Personal information
- Full name: Xenophon Constantine Balaskas
- Born: 15 October 1910 Kimberley, Cape Province, South Africa
- Died: 12 May 1994 (aged 83) Hyde Park, Johannesburg, South Africa
- Nickname: Bally
- Batting: Right-handed
- Bowling: Right-arm leg break, googly
- Role: All-rounder

International information
- National side: South Africa;
- Test debut (cap 132): 24 December 1930 v England
- Last Test: 31 December 1938 v England

Domestic team information
- 1926/27–1932/33: Griqualand West
- 1933/34: Border
- 1934/35–1935/36: Western Province
- 1936/37–1946/47: Transvaal
- 1938/39: North Eastern Transvaal

Career statistics
| Competition | Test | First-class |
| Matches | 9 | 75 |
| Runs scored | 174 | 2,696 |
| Batting average | 14.50 | 28.86 |
| 100s/50s | 1/0 | 6/12 |
| Top score | 122* | 206 |
| Balls bowled | 1572 | 12,557 |
| Wickets | 22 | 276 |
| Bowling average | 36.63 | 24.11 |
| 5 wickets in innings | 1 | 20 |
| 10 wickets in match | 0 | 9 |
| Best bowling | 5/49 | 8/60 |
| Catches/stumpings | 5/– | 47/– |
- Source: CricketArchive, 29 January 2009

= Xen Balaskas =

South African cricketer

Xenophon Constantine Balaskas (15 October 1910 – 12 May 1994), sometimes known as Xen or Bally, was a South African cricketer. He was an all-rounder who went onto score 2,696 first-class cricket runs at 28.68 and went onto take 276 wickets at 24.11 with his crafty leg-spin bowling. He was the first test cricketer as well as the first international cricketer whose name started with the English alphabetical letter "X". He was also fondly nicknamed as the "Saxophone" by his teammates. He played a pivotal role in South Africa's historic first ever test win in English soil.

== Biography ==
He was born in Kimberley to Greek immigrant parents. His parents also apparently owned the first restaurant in the diamond town of Kimberley. He died in Hyde Park, Johannesburg at the age of 83.

== Career ==
Balaskas made his first-class debut for Griqualand West in 1926/27, but did not really break through until 1929/30. In that year he topped both the runs and wickets lists in the Currie Cup by taking 39 wickets at 21.20, including five five-wicket hauls, and scoring 644 runs at over 80, including a career-best 206 against Rhodesia.

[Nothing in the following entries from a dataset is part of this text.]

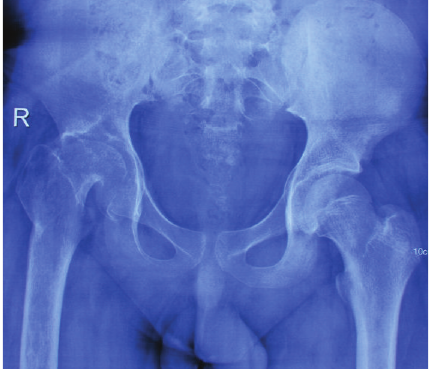
Figure 5: Resected part of the large bowel with appendix and caecum.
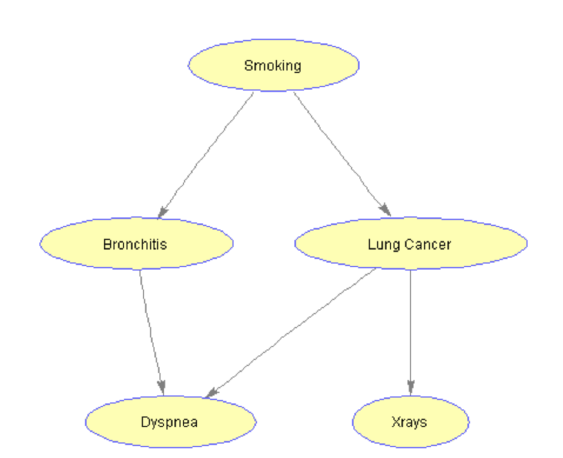
Figure 1. A Bayesian network example - Cancer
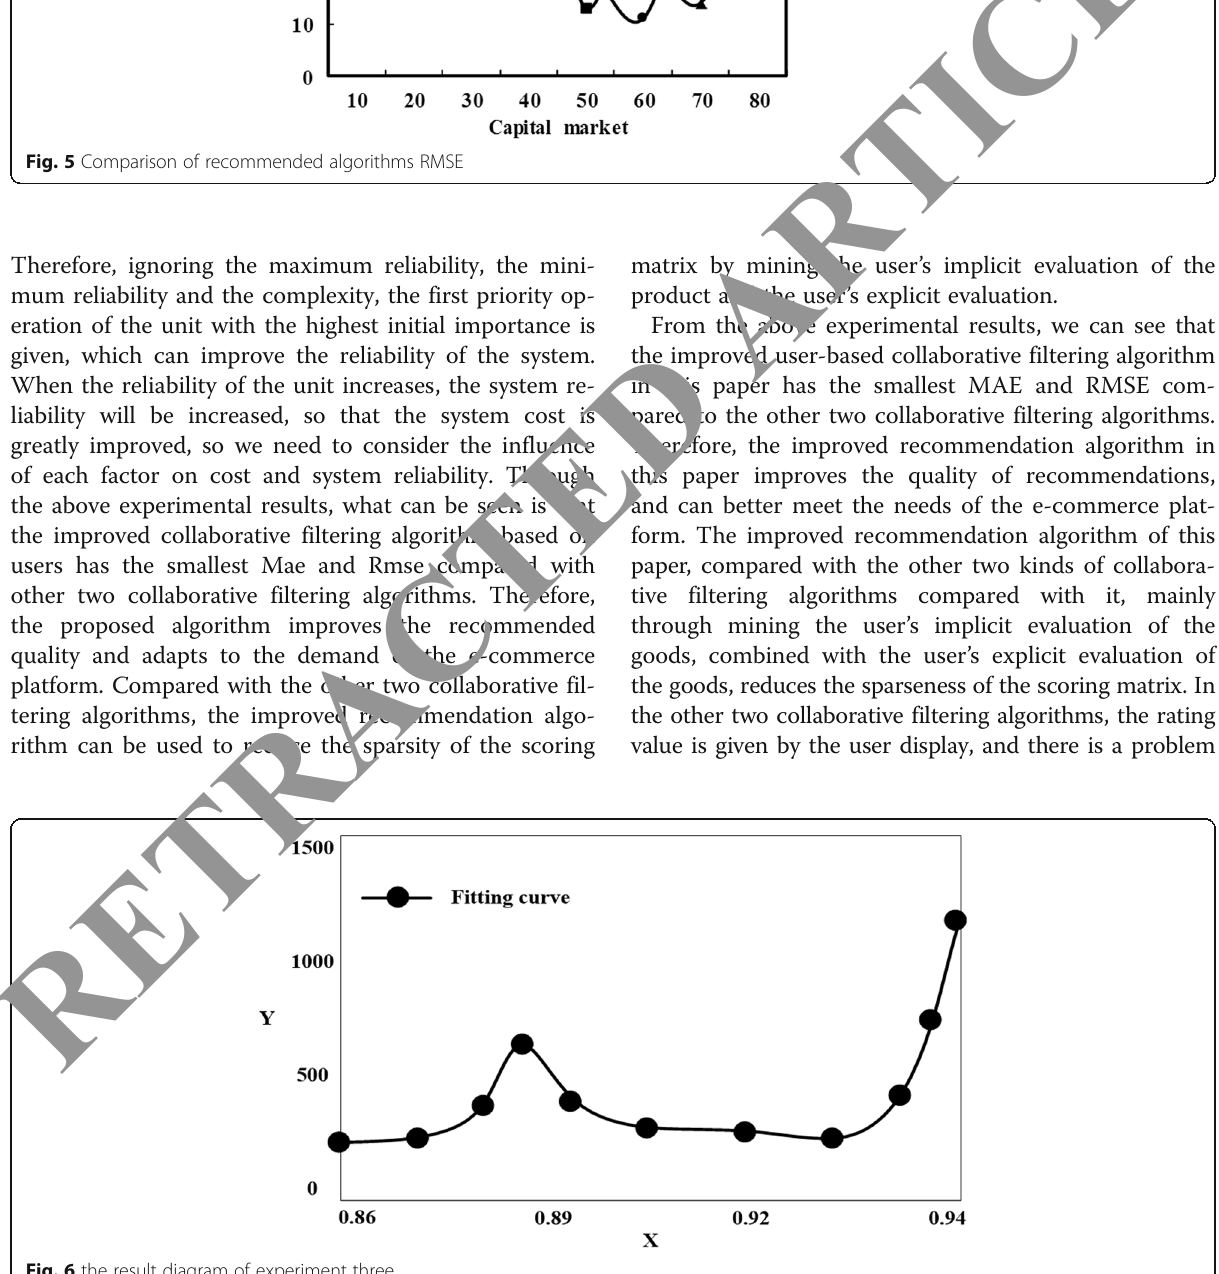
Fig. 6 the result diagram of experiment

The following season he made his Test match debut at Johannesburg's Old Wanderers ground, but made no impact, scoring 7 and 3 and bowling just two overs in the match. The second Test at Cape Town proved only slightly better: South Africa recorded an innings victory, but Balaskas made a duck and took 2–104 in the match; he was dropped for the rest of the series.

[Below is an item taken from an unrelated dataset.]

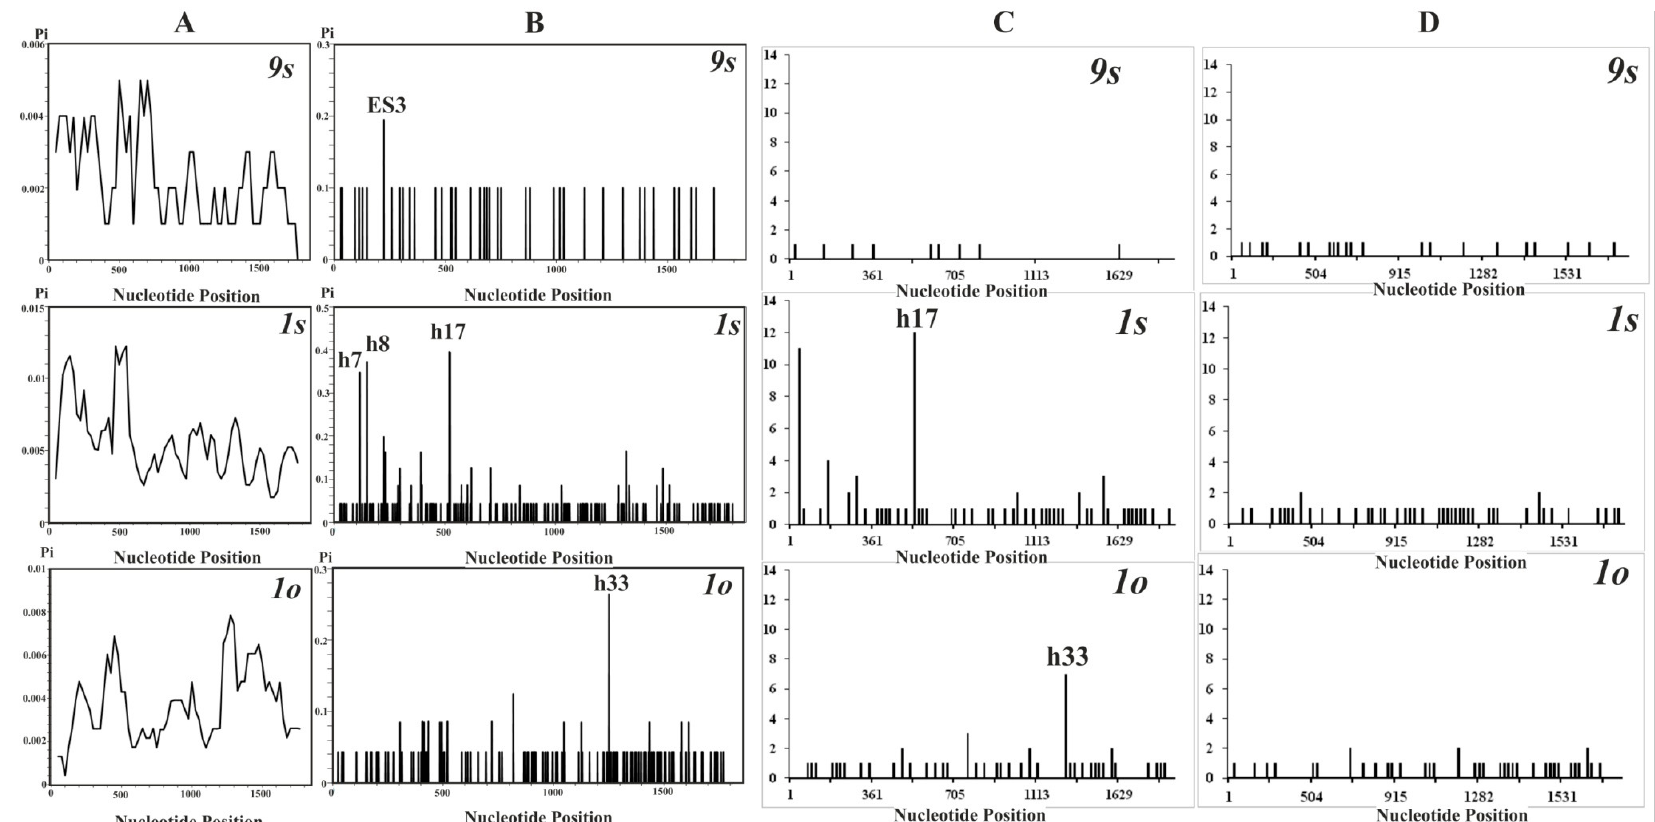
Figure 3. The 18S rDNA sequence variation in the Panax ginseng cell cultures. ( A ) Distribution patterns of all nucleotide substitutions along the gene as computed using the sliding-window option. Histograms for hotspots of variation for ( B ) all nucleotide substitutions, and for sites associated with ( C ) cytosine methylation and ( D ) DNA amination.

In 1931/32, he toured Australia and New Zealand with South Africa, but he only managed to get into the Test side only for the second leg of the tour, repaying the selectors with his only Test century, 122 not out at Wellington. His next Test appearances came in England in 1935 with the touring South African team, and it was there at Lord's (his only appearance of the series) that he produced the best bowling performance of his career, recording splendid analyses of 32–8–49–5 and 27–8–54–4 to help his country to their first Test victory on English soil. His record match winning spell of 9/103 propelled South Africa to register a convincing victory over England by a huge margin of 157 runs. He bowled a marathon spell consisting of 59 overs for the match tirelessly and with great accuracy from the Pavilion End at iconic Lord's Stadium, although the pitch offered assistance to bowlers due to the pitch conditions being ravaged by the leather jackets. It was considered a remarkable upset victory according to critics, and the victory is still regarded as one of the most shocking test match results to this date.

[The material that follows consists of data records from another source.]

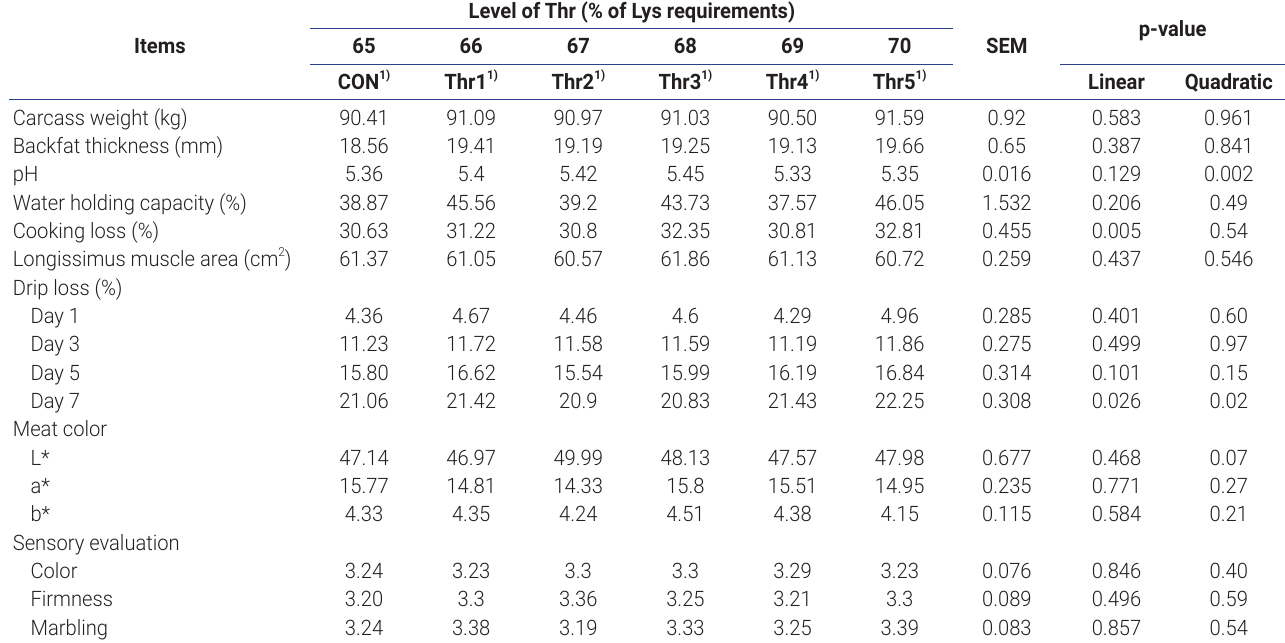
Table 5. Effect of varying dietary Lys:Thr ratios on carcass trait and meat quality in finishing pigs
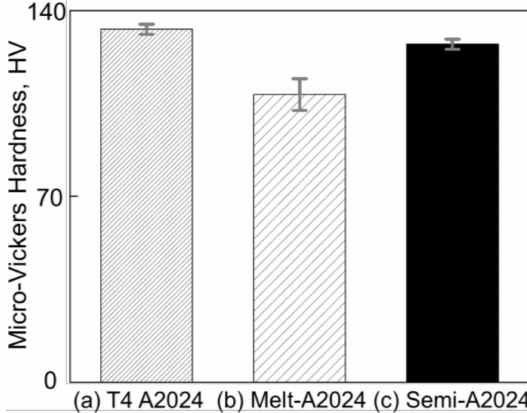
Figure 7. Micro-Vickers hardness. ( a ) T4-treated A2024; ( b ) cell walls of Melt-A2024; ( c ) cell walls of Semi-A2024. The error bars show the standard deviations.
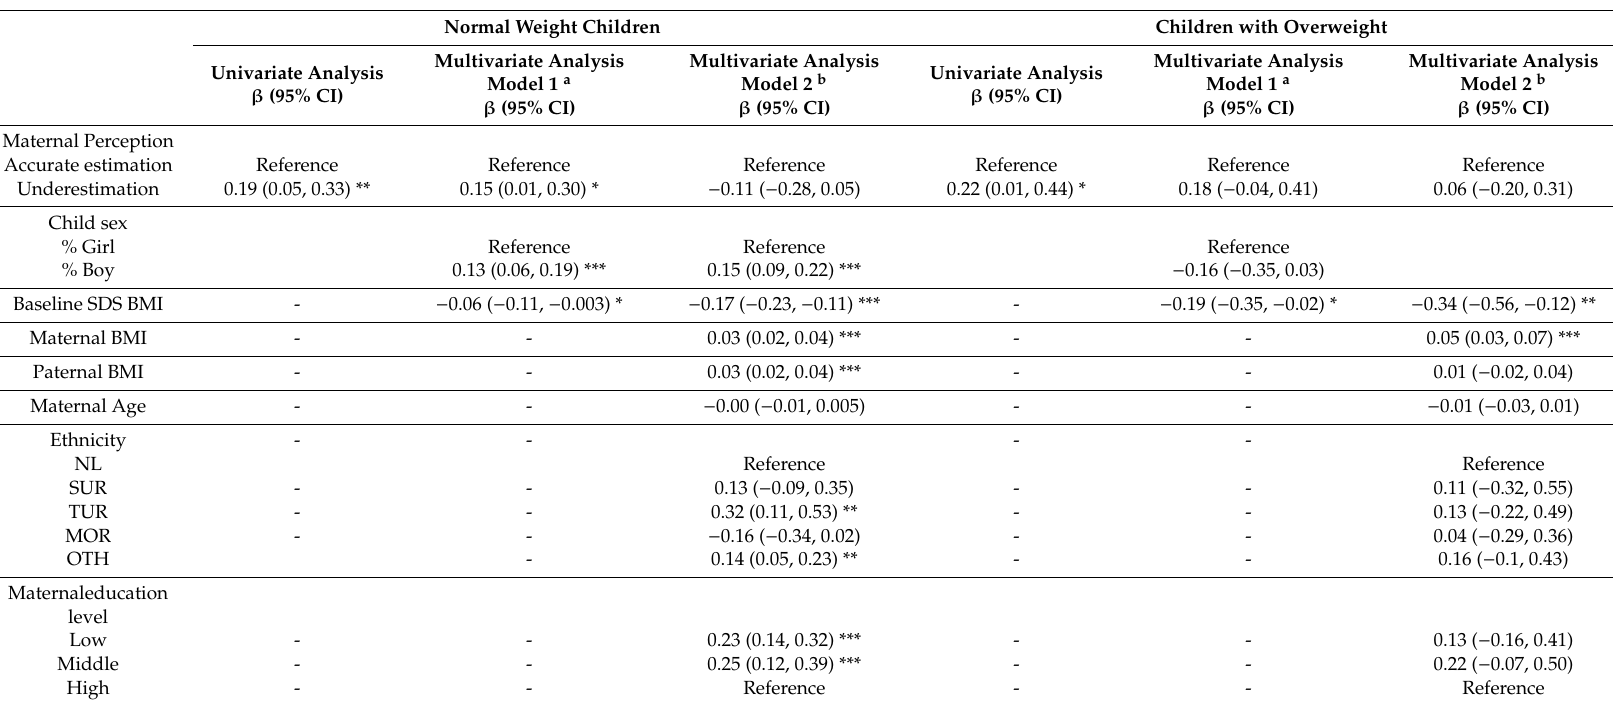
Table 2. Univariate and Multivariate associations between ‘maternal perception of child’s weight’ and ‘child’s weight development’ (delta SDS BMI) between 5 / 6 and 11 / 12 for children with normal weight at age 5 / 6 ( n = 1982) and overweight ( n =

Balaskas took nine wickets in three Tests against Australia the following winter, and playing for Transvaal took 8–60 against Western Province in 1937/38, but there was to be only one further international appearance, against England at Cape Town in 1938/39, and a return of 0–115, together with the coming of World War II, sealed his fate as a Test cricketer. He resumed his domestic cricket career after the war, and enjoyed a fine 1945/46 season when he took 47 wickets at 15.95, but after a couple of matches the following year he hung up his bat for good. Balaskas has the third-lowest Test Match batting average of any player who has made a century, with 14.50.